Courts' Adjustments Critical for Foster Youth during COVID-19
By Csaba Sukosd | May 29, 2020
Since 1988, every May is recognized as National Foster Care Month. The coronavirus outbreak has made this edition the most difficult.
Like all courts during the pandemic, health and safety measures have slowed or stalled some services and proceedings in juvenile, family, and probate courts. So, judges, staff, and community partners are stressing quantity over quality regarding telecommunication - phone calls, video chats, videoconferences, email - to keep all parties connected. It may be as basic as checking in daily with a child, or as involved as holding a custody trial.
"A person shouldn't have to choose between their health and going to court to get custody for their child," said Summit County Juvenile Court Judge Linda Teodosio.
In foster care cases, a child can be placed with a relative, or into a foster home.
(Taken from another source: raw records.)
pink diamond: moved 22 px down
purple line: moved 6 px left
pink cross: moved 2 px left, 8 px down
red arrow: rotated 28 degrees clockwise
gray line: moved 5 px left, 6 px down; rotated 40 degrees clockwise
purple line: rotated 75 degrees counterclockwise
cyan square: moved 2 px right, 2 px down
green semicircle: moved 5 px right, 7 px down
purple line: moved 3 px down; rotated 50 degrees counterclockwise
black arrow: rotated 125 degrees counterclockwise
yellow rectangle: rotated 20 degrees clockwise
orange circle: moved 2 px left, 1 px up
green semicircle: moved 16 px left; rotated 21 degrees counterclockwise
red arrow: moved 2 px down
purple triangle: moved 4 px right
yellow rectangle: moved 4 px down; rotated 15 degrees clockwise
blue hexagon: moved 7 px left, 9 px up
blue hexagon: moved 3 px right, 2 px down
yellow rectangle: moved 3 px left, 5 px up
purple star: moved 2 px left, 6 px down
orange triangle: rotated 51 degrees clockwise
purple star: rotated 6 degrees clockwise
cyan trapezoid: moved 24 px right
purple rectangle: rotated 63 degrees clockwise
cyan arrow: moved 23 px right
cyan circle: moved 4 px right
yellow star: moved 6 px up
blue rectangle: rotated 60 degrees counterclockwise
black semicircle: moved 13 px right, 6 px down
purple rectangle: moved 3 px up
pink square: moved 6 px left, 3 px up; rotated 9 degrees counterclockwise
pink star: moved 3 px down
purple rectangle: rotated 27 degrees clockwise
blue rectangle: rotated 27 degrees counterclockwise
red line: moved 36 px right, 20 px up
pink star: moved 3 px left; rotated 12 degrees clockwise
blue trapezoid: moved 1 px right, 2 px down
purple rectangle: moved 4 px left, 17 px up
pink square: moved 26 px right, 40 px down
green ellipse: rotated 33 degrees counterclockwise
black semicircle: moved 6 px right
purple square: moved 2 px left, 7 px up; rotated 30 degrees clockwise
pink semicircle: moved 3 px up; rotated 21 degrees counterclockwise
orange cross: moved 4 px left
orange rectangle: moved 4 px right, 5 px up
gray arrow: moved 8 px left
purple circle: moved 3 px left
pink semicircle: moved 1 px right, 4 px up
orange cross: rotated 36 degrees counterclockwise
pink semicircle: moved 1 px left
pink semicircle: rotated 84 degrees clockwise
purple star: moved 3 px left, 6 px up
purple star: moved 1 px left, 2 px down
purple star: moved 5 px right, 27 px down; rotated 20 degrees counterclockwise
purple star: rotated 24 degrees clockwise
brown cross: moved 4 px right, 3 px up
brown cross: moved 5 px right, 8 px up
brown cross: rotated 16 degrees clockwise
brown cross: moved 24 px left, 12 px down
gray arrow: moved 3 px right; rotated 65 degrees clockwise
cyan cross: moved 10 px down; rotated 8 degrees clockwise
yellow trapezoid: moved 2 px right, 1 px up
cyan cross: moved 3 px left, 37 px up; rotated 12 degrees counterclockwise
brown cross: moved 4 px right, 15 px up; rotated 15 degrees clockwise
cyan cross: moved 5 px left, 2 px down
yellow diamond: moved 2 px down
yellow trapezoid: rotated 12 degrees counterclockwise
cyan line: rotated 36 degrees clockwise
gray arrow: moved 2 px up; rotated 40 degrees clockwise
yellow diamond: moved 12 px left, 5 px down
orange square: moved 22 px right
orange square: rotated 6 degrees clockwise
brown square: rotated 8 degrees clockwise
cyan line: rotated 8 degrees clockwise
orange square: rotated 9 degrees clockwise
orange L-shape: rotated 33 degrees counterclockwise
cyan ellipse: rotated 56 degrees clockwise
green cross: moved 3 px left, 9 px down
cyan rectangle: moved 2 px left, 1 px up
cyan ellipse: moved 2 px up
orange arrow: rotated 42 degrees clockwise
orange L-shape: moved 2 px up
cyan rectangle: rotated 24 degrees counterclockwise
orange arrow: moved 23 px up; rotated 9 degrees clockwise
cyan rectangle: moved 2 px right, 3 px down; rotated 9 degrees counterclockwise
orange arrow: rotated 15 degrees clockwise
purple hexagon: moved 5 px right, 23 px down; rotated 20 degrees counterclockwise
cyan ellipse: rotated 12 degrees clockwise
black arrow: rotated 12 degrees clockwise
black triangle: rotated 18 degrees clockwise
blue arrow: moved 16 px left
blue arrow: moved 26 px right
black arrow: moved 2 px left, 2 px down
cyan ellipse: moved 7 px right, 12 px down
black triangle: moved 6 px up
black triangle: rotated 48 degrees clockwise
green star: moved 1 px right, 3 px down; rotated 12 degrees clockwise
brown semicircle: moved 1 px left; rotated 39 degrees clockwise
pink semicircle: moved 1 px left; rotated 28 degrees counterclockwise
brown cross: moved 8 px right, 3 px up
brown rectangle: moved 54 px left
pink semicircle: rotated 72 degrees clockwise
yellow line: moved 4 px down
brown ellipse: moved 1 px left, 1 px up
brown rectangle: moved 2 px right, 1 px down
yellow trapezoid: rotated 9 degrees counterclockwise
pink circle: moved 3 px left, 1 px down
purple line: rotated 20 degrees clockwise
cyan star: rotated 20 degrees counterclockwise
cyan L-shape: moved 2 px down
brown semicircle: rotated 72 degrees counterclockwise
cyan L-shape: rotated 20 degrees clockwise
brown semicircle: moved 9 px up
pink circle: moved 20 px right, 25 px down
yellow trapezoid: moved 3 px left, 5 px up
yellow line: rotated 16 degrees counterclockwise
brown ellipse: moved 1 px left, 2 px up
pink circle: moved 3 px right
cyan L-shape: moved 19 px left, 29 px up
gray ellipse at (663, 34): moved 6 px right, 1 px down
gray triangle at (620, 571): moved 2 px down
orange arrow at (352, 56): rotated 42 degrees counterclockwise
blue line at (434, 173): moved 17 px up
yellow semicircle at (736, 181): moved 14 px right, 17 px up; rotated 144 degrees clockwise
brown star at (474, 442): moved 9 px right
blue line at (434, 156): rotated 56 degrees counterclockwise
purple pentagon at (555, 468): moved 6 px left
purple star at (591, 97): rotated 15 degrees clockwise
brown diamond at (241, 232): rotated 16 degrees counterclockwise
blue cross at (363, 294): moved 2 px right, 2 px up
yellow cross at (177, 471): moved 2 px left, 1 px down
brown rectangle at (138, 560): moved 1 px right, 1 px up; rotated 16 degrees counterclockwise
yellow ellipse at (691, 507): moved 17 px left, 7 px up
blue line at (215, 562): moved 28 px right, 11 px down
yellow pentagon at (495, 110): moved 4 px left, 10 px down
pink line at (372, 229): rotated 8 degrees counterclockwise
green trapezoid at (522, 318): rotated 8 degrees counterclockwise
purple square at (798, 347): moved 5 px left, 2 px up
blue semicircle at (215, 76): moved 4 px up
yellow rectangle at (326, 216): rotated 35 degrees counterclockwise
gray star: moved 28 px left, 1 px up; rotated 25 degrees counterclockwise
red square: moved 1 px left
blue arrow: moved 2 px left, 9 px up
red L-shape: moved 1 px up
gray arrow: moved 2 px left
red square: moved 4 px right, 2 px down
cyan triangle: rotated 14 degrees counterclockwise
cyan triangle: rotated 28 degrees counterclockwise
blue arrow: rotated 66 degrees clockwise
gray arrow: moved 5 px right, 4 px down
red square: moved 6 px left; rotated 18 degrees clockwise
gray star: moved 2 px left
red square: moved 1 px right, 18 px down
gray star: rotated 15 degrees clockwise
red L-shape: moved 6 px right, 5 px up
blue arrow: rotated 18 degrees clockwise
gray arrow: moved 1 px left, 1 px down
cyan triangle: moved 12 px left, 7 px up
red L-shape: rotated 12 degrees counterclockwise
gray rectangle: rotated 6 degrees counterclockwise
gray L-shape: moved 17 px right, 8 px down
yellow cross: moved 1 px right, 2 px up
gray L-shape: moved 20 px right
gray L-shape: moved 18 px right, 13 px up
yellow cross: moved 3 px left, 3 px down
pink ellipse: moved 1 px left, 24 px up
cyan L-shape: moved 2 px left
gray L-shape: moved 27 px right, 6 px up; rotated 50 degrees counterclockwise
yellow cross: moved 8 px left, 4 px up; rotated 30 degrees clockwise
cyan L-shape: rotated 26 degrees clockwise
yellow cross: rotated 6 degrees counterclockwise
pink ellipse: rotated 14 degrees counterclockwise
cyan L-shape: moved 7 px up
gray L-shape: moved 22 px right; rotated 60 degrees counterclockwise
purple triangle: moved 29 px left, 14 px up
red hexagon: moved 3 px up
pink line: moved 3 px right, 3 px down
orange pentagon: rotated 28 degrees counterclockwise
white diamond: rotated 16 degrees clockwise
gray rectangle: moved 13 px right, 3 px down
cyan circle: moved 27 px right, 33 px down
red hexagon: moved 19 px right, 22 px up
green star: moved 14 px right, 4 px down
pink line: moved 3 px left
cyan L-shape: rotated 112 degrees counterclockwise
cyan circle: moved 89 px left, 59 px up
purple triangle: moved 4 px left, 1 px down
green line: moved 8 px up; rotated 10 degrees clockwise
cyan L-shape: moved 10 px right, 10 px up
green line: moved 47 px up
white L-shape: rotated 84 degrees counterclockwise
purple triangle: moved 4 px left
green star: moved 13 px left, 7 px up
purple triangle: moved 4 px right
Aside from the children and families involved, other parties include case workers, clinicians, and court-appointed special advocates or guardians ad litem - attorneys who work on behalf of the kids. With each partiicipant unable to provide support face-to-face due to coronavirus health and safety guidelines, there's a greater demand for constant contact as many struggle with the isolation.
"It's forced a lot of people to have more social relationships with their clients, and working together to come up with a means of communication that fit all their needs," Lucas County Juvenile Court Judge Denise Cubbon said.
For judges in urban areas, foster care cases involve hundreds of children every month. Currently, there are 779 cases in Lucas County and approximately 850 in Summit County. Approximately 40% involve placement with a relative.
As some take time to get acclimated to the new judicial workflow, many minors have embraced the cyber setup. For a generation that's increasingly accustomed to virtual communication, the current emphasis on conducting as many remote hearings as possible removes the anxiety of a courtroom for minors.
"Some of the older kids are more forthcoming in this kind of setting than face-to-face. For them, they're more comfortable with this. They're reacting to it in a positive way," Judge Teodosio said.
The courts also have seen the impact of innovations - for the present and future. Recognizing that time and logistical constraints can prevent litigants or attorneys from appearing in person, courts will opt for telephone or videoconference hearings for accessibility and efficiency. The most crucial beneficiaries of the updated practices in foster cases are the youth, who judges are trying to keep from returning to the justice system.
"If you give somebody an opportunity, if you keep a safety net around them, they'll just soar," Judge Cubbon said.